2012-02-06

How I bootstrapped importlib

If you have been reading this blog over the past five years I am sure you have read a post or five about my desire to bootstrap importlib into Python as the implementation of __import__. Well, as of today I'm willing to say that the difficult technological hurdles have been scaled! At this point the only thing holding me back from taking my code from https://hg.python.org/sandbox/bcannon#bootstrap_importlib and making importlib drive import statements are some small compatibility issues, integrating into the build process better, a code review, and python-dev sign-off. In other words all of the interesting problems have been solved, so I'm finally ready to write a blog post discussing how I pulled off what I have.

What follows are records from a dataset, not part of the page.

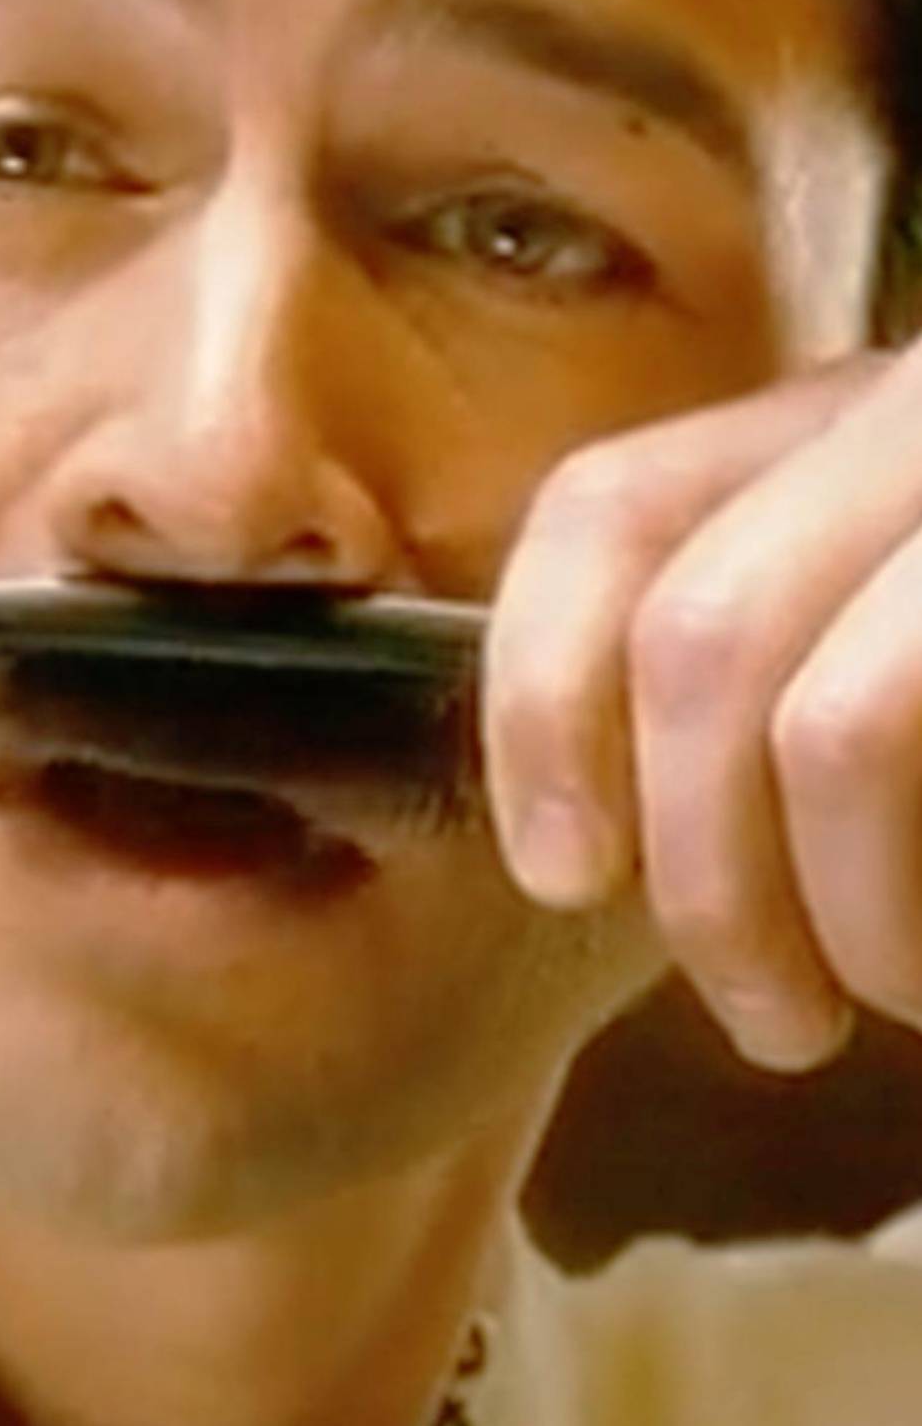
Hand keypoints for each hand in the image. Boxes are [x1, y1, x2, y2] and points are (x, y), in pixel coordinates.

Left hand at [485, 341, 921, 1069]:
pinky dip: (894, 918)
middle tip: (770, 1014)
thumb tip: (586, 835)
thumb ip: (778, 673)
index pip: (606, 509)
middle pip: (687, 629)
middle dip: (695, 868)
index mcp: (842, 425)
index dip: (540, 695)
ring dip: (810, 913)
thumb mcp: (906, 655)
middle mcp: (908, 411)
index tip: (558, 869)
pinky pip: (871, 728)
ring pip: (798, 712)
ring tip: (879, 1006)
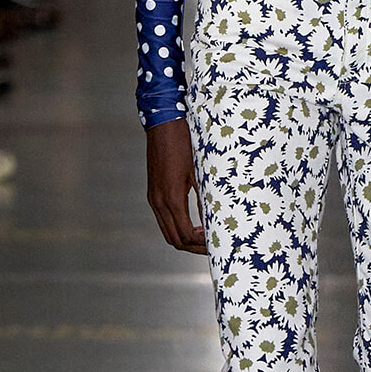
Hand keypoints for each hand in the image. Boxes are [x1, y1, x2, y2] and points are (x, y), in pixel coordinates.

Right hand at [146, 117, 206, 254]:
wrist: (163, 124)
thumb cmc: (184, 143)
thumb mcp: (200, 172)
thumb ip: (206, 198)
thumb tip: (215, 221)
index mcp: (172, 198)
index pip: (185, 236)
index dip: (201, 244)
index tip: (217, 242)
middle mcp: (158, 202)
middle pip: (174, 240)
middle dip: (193, 247)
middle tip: (213, 245)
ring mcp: (153, 197)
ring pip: (167, 231)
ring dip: (184, 238)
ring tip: (204, 237)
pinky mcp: (152, 192)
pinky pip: (163, 219)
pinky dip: (177, 227)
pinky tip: (193, 222)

So how exactly do you import __import__? To begin, as with any bootstrap challenge, you need to figure out what is available to you so you know what your design parameters are. In my case I knew I couldn't import anything that required filesystem access since half of import is handling the search for a module (the other half is the actual importing); if I wanted to import a file I would need to essentially write half of import in C to work properly. This restriction also has unexpected side-effects, e.g. you can't rely on open() because that is part of the io module which is a Python module.

That meant I could only rely on built-in modules. If you run sys.builtin_module_names you will discover what is available directly within the CPython binary. The question then becomes if that is enough? It turns out that yes, those built-in modules are enough to perform an import. OK, so you know you have the bare minimum modules required to do an import, but how the heck do you get the built-in modules into the global scope of the module that imports module since you can't use an import statements?

This is when Python's dynamism comes in handy. Since the import statement doesn't do much more than pull in the module object and assign it to a variable at the global scope of the module, I just needed to get the module object for importlib and assign to its __dict__ the built-in modules I needed. Turns out that sys and imp are enough to allow importlib to handle the import of the rest of the built-in modules needed for import to work, so that kept this bit of code short.

But this brings up the next quandry: how do I create a module object of importlib? If I end up searching for importlib on sys.modules then I would have ended up implementing a decent chunk of import itself. So how could I get the module object? This is when frozen modules comes into play.

A frozen module is just a C array containing the marshaled code for a module (which is what a .pyc file is sans magic number, timestamp, and now file size of the source). Since marshal is a built-in module then frozen modules can be loaded without issue. That means you can load a frozen module without using import (much like importing built-in modules).

And that is all of the parts needed to import importlib w/o import. =) To summarize, you get importlib set as __import__ by doing the following:

  1. Import the frozen module (i.e. read in a C array of a marshaled module object and unmarshal it)
  2. Import sys and imp (built-in modules, so done in C code by calling key C functions which return module objects) and set it on the module object
  3. Call Python code to import the rest of the built-in modules using sys and imp
  4. Set Python-based __import__ on the builtins module
And voila! __import__ ends up implemented in pure Python code. Now I just need to clean up the code, fix the compatibility issues, rip out the old C code, and get python-dev to sign off. =) Hopefully I will get far enough I will have a lightning talk at PyCon with benchmark numbers to show this is actually all a good thing (including ripping out a ton of C code, especially if I can re-implement chunks of imp in pure Python =).